Pun gulungan-gulungan naskah kuno, tumpukan buku-buku lapuk,  dan apa yang tercetak di atas prasasti, hanyalah celah sempit subyektif tentang aksara dan angka, untuk mewakili bahasa zaman secara berani, ketika tubuh bahasa sejatinya mekar seperti bola salju yang menggelinding liar.

Bahasa menggelinding, namun pecah menjadi serpihan-serpihan ke seluruh lapisan kerak bumi (crust), ia tersangkut di lima benua, berhenti di setiap ceruk. Setiap orang dapat singgah dan pergi, untuk bertukar bahasa. Kita sebagai bangsa Asia mewarisi nenek moyang bahasa rumpun Austronesia. Setidaknya inilah bahan baku bahasa Nusantara.

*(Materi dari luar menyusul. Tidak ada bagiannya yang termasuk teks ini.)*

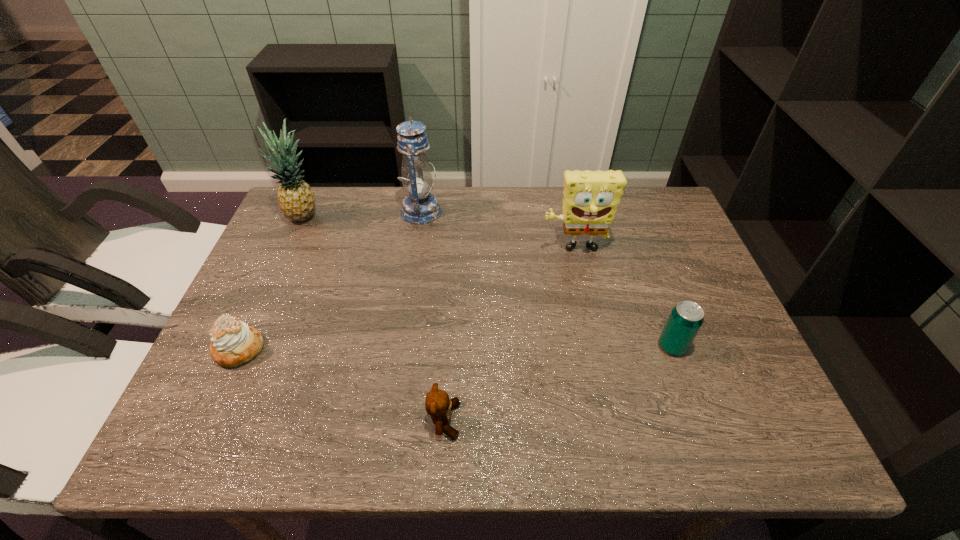
This screenshot has height=540, width=960. I want to click on vacant area that lies between the pastry and the lantern, so click(x=330, y=281).

At what (x,y) coordinates should I click in order to perform the action: click on vacant region between the pineapple and the lantern. Please return your answer as a coordinate pair (x, y). Looking at the image, I should click on (363, 214).

At what (x,y) coordinates should I click in order to perform the action: click on empty space between the fourth nearest object and the third object from right to left. Please return your answer as a coordinate pair (x, y). The width and height of the screenshot is (960, 540). Looking at the image, I should click on tap(509, 335).

Identify the location of vacant space that is in between the pastry and the rightmost object. The image size is (960, 540). (456, 348).

At what (x,y) coordinates should I click in order to perform the action: click on vacant space that's between the pineapple and the fourth object from left to right. Please return your answer as a coordinate pair (x, y). The height and width of the screenshot is (540, 960). Looking at the image, I should click on (374, 319).

Identify the location of empty location between the third object from right to left and the third object from left to right. (433, 316).

Image resolution: width=960 pixels, height=540 pixels. I want to click on free space between the teddy bear and the third farthest object, so [x=509, y=335].

This screenshot has width=960, height=540. Find the location of `vacant area that lies between the pastry and the teddy bear`. vacant area that lies between the pastry and the teddy bear is located at coordinates (342, 385).

Locate which object ranks in proximity to the fourth nearest object. Please provide its 2D coordinates. Your answer should be formatted as a tuple, i.e. [(x, y)], where the tuple contains the x and y coordinates of a point satisfying the conditions above.

[(686, 318)]

Identify which object is the fifth nearest to the teddy bear. Please provide its 2D coordinates. Your answer should be formatted as a tuple, i.e. [(x, y)], where the tuple contains the x and y coordinates of a point satisfying the conditions above.

[(296, 199)]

Perihal Lingua Franca, selain Austronesia sebagai bahan baku, ia tak bisa lepas dari episode global, mulai dari pengaruh Mesir kuno, aneksasi Yunani di periode Helenistik Alexander Agung, kemudian glorifikasi imperium Romawi, lalu Usmani dan Mongolia, berakhir pada era kolonialisasi Eropa. Semua itu telah membentuk bahasa Melayu Lingua Franca, yang kemudian mendapat daulat sebagai Bahasa Indonesia.

Bila hari ini ada semacam fobia terhadap penggunaan Bahasa Inggris di ruang publik, hanya ada dua kemungkinan: ahistoris dan tak menguasai etimologi setiap kata. Bahasa Inggris sebagai Lingua Franca dunia, adalah jenis bahasa paling rakus, tidak peduli apakah mereka mendapatkannya dari Yunani, Latin, Prancis, Jerman, Arab, India, Melayu, dan orang-orang telah terlanjur berpikir itu adalah kosa kata Inggris.

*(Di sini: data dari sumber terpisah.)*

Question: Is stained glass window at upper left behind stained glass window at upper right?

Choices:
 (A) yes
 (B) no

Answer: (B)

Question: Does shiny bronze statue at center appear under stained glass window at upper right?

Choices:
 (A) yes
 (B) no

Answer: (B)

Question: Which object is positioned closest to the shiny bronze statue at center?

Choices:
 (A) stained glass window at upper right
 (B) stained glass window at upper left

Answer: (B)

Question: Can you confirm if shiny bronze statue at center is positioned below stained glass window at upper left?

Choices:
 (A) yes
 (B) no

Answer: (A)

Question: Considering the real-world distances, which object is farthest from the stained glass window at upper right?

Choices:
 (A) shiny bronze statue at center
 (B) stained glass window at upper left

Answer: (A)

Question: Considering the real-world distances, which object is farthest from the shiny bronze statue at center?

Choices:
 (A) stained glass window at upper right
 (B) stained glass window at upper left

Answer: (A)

Bahasa Melayu sesuai tabiat Lingua Franca, tergolong rakus dan sangat moderat, sampai ia kemudian melewati kanal sempit para otoritas penyusun KBBI. Tubuh bahasa kita masih terbilang ceking dengan hanya 127.000 kosakata pada kemampuan menyerap hanya 1.000 kosakata baru per tahun. Bandingkan dengan bahasa Inggris yang sudah mencapai lebih satu juta kosakata dengan pertambahan 8.500 kata per tahun. 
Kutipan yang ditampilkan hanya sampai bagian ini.